It is interesting that the two murders Plainview perpetrates are both against men who falsely claim to be his brothers/brethren, thereby stirring up an anguish deeply imbedded in Plainview's psyche. These imposters remind him of what he has longed for and lost, perhaps never had: a past which held filial and familial attachments. The narcissistic rage with which he kills his second victim at first is comic, particularly the victim's behavior, as if in Mel Brooks' "High Anxiety," but we are left unsettled by Plainview's utter despair in this most desperate attempt to restore himself by annihilating the other. (Think E. Wolfe, Chapter 6, "Narcissistic Rage," p. 79, in the text, The Psychology of the Self: ..."when the self feels absolutely helpless, vexed, and mortified, that is, paralyzed while agitated to the extreme and in deathly danger of losing its integrity...the offending selfobject...must be made to disappear, violently if necessary, even if the whole world will go up in flames." )
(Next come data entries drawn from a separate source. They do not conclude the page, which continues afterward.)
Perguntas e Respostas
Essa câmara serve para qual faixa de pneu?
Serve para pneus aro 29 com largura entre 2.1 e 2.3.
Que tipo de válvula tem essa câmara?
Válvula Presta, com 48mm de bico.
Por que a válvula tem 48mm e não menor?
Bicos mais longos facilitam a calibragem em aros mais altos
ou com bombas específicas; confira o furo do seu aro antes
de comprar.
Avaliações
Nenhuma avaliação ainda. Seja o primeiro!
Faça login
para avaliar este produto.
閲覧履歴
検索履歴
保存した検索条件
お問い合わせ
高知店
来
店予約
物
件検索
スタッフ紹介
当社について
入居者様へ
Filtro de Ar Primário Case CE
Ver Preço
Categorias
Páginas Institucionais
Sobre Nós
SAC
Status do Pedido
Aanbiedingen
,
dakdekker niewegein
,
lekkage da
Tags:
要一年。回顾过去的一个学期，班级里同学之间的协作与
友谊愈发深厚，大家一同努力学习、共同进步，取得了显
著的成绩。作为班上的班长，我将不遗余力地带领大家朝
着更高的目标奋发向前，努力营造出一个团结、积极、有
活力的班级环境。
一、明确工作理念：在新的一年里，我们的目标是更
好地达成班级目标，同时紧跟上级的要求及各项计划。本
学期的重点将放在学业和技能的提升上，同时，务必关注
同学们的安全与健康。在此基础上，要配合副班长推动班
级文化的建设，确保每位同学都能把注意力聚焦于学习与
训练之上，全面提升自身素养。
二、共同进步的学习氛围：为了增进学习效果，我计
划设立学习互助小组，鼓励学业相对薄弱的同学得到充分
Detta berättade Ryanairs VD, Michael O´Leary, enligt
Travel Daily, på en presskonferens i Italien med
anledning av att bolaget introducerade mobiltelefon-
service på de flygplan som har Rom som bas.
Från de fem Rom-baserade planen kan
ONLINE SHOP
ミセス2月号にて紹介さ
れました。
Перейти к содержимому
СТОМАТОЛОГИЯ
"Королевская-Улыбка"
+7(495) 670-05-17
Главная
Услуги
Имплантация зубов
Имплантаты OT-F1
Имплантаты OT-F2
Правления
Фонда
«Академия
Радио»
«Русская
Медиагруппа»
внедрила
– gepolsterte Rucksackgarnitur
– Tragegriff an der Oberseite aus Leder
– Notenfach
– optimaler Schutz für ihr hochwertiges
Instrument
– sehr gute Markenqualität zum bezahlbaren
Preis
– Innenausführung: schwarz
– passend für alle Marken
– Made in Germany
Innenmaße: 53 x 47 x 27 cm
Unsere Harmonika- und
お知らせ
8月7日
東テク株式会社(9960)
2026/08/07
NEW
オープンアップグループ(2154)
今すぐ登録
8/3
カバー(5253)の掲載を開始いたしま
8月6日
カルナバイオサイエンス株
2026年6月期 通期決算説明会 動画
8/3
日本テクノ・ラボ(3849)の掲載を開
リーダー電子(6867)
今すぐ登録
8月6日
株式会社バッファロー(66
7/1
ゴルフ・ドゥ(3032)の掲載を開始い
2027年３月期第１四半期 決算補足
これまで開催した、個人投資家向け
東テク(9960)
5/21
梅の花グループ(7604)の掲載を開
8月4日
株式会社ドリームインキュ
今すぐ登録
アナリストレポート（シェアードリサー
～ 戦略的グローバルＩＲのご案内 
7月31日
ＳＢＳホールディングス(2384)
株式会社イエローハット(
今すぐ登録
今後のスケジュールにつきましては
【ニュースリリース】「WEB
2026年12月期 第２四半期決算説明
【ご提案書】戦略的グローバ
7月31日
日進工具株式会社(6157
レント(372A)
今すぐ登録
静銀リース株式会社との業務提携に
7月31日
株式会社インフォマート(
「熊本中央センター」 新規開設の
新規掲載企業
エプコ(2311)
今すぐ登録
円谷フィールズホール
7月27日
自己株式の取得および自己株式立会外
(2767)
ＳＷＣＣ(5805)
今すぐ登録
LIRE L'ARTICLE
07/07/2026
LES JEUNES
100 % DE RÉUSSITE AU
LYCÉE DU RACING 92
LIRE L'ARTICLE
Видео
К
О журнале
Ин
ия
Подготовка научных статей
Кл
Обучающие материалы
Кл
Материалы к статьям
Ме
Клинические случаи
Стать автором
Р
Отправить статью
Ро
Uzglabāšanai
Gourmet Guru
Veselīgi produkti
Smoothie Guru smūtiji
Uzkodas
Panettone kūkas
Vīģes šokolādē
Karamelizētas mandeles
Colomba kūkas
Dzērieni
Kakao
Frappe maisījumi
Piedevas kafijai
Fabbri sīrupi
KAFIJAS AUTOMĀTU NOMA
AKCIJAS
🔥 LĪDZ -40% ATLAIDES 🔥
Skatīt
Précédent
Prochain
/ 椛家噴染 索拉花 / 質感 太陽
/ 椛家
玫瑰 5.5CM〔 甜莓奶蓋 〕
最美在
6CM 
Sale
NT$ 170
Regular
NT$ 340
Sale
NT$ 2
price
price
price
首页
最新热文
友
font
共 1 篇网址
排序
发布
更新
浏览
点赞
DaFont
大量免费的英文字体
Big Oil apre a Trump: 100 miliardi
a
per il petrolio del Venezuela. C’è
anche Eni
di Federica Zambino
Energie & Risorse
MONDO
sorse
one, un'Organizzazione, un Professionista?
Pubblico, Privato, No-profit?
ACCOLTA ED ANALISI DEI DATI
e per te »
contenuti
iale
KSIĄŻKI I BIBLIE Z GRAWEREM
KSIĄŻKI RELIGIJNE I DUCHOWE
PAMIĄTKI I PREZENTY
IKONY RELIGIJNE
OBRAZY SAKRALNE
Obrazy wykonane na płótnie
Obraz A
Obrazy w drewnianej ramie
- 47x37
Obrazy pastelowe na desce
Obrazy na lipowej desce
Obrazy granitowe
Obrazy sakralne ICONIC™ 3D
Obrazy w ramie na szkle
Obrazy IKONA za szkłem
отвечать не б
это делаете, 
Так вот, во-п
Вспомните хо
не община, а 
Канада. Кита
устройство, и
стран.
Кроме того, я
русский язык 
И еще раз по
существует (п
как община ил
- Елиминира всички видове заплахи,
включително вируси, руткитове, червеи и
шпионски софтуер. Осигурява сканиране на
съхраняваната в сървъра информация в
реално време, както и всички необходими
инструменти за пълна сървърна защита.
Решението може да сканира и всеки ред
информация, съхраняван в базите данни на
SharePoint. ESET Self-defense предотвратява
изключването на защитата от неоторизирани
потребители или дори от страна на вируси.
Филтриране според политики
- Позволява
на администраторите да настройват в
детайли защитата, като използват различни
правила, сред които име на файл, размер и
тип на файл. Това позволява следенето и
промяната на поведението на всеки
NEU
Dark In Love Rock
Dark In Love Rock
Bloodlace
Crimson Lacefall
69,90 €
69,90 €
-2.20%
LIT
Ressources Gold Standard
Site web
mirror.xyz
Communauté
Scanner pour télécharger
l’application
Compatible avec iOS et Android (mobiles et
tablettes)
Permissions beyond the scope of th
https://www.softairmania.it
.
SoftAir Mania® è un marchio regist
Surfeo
At the start of the movie (with its soundtrack, a nod to "2001, A Space Odyssey"), as I watched Plainview fall down a mining shaft, break his leg, pull himself out and go about his business as usual, I was reminded of Anton Chigurh ("No Country for Old Men") who binds his broken arm, bone protruding and bloody, in a sling made from a boy's shirt, picks himself up and walks down the sidewalk, business as usual. I wondered, was Plainview going to turn out to be a ruthless automaton like Chigurh? He would not. Psychoanalytic training allows for a fuller picture of a man (and I say "man" because women are all but absent in this film), his greed and his goodness, his loss and his longing. I applaud Peter Travers (Rolling Stone) for having the courage to write we "see ourselves in Plainview." (Ironically, this double entendre is seldom true, for most of us do not see ourselves in plain view).